_Recorded data:_
****************
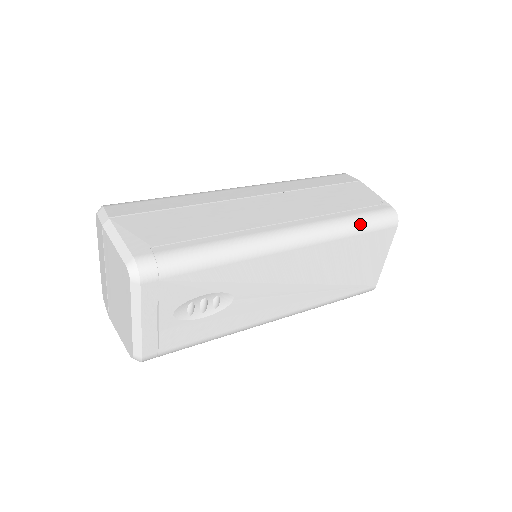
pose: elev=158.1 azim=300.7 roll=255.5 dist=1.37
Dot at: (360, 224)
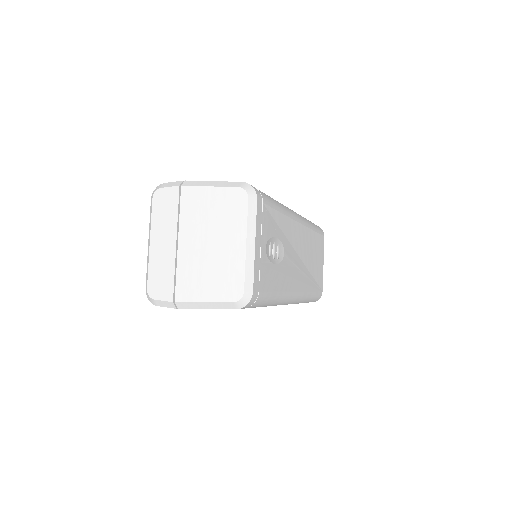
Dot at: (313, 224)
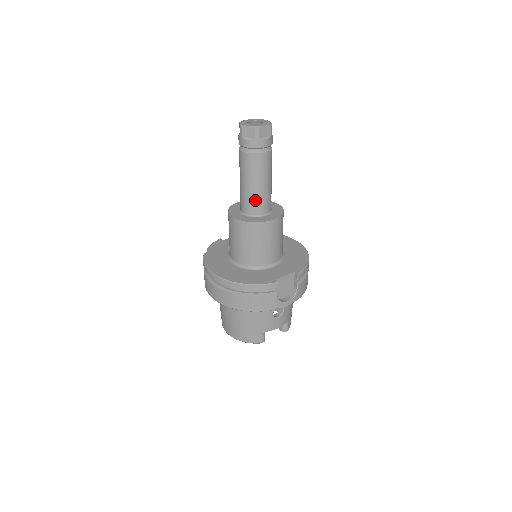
****************
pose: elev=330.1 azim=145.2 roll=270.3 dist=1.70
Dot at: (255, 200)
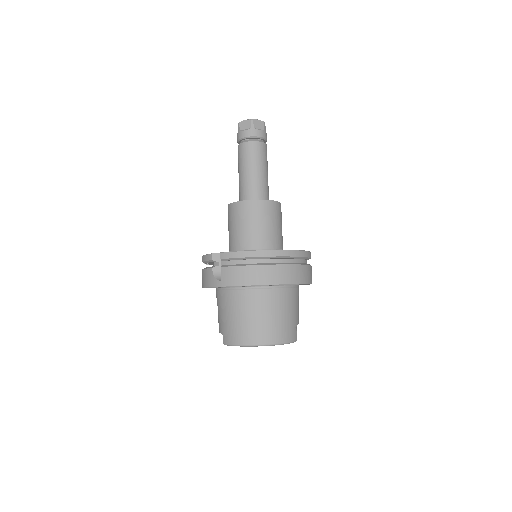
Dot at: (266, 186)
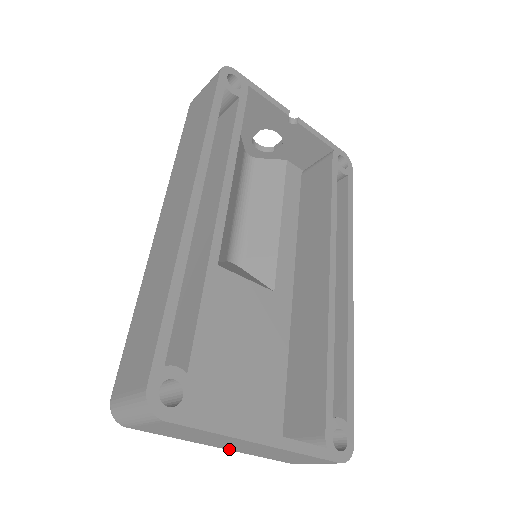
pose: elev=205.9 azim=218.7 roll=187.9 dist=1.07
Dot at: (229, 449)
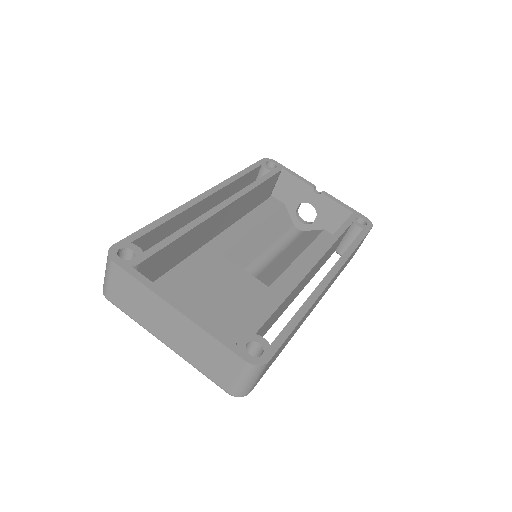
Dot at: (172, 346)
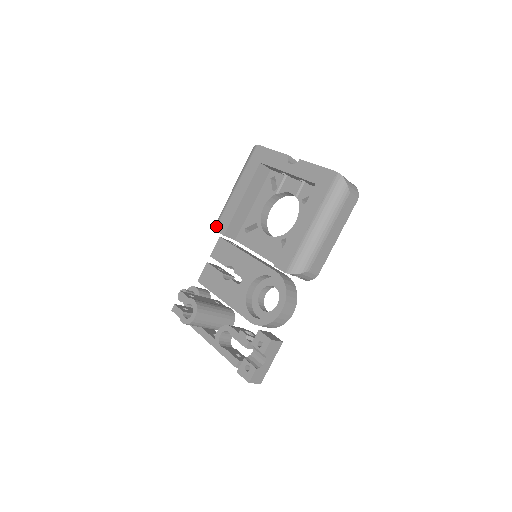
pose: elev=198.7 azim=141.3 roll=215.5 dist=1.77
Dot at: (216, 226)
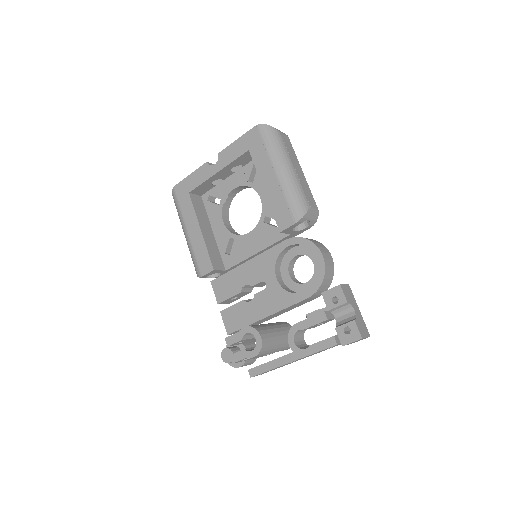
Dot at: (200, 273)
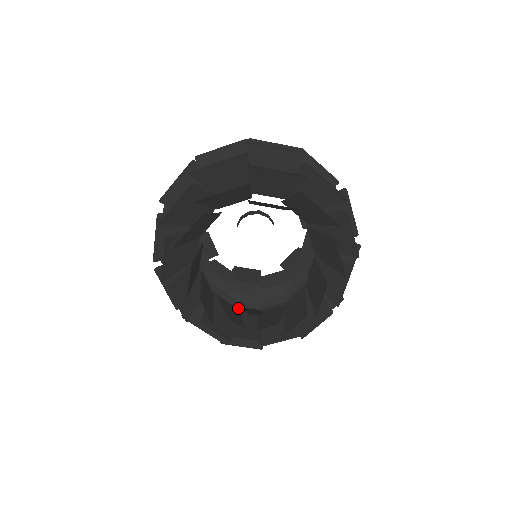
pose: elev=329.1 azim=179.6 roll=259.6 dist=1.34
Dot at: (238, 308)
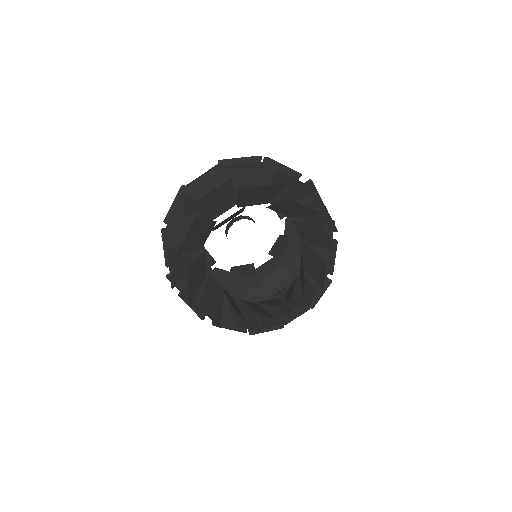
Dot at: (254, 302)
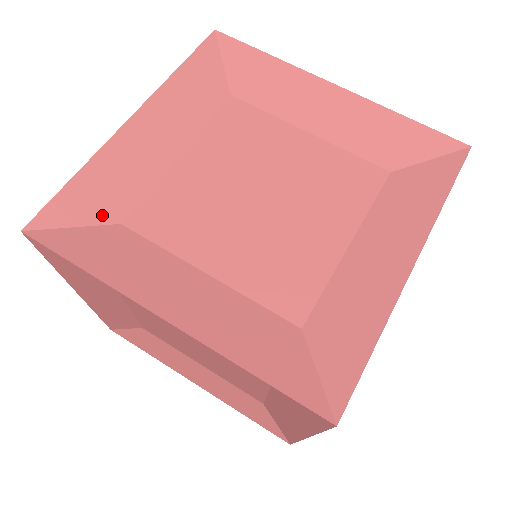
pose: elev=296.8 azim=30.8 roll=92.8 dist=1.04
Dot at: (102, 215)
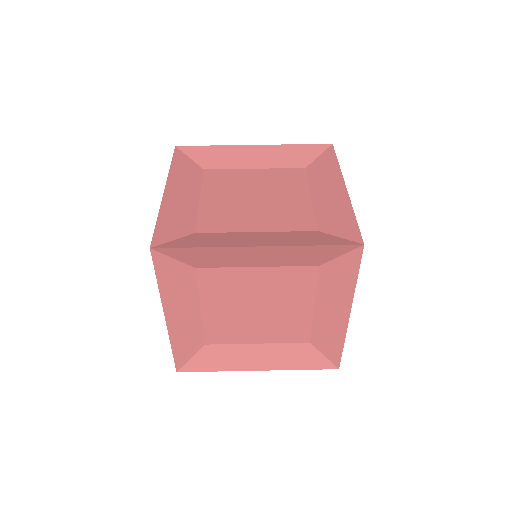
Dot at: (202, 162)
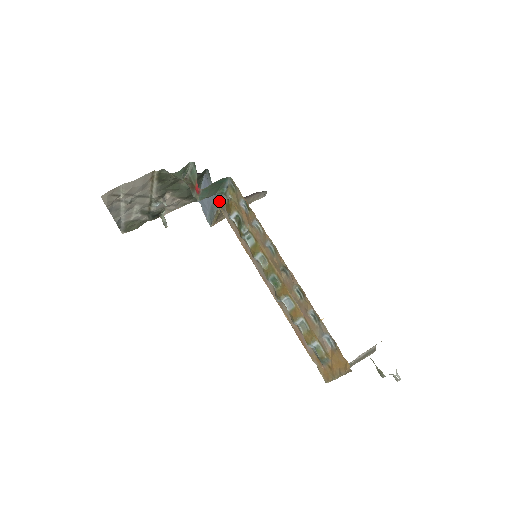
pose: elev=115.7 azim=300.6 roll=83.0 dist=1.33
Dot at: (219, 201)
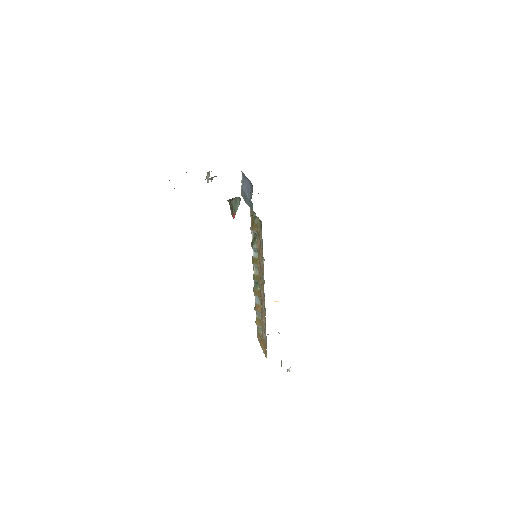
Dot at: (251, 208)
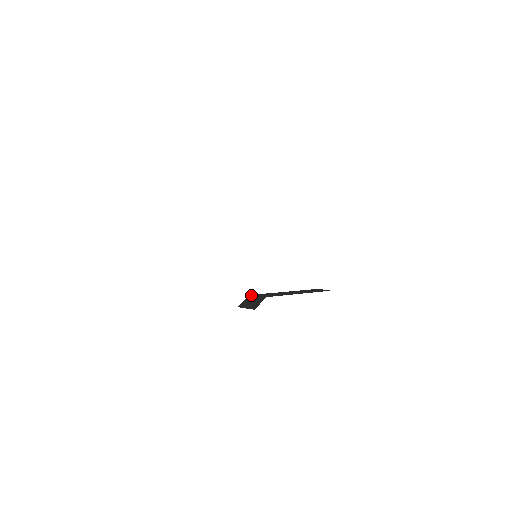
****************
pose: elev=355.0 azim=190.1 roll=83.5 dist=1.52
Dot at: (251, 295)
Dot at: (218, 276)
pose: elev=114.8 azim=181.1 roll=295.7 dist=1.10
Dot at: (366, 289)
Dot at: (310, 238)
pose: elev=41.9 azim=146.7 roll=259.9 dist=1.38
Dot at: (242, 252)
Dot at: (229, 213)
****************
_Aim:_
Could you copy the data word for word, from the line containing "pose: elev=355.0 azim=190.1" to the line containing "Dot at: (229, 213)", including both of those lines?

_Output below:_
pose: elev=355.0 azim=190.1 roll=83.5 dist=1.52
Dot at: (251, 295)
Dot at: (218, 276)
pose: elev=114.8 azim=181.1 roll=295.7 dist=1.10
Dot at: (366, 289)
Dot at: (310, 238)
pose: elev=41.9 azim=146.7 roll=259.9 dist=1.38
Dot at: (242, 252)
Dot at: (229, 213)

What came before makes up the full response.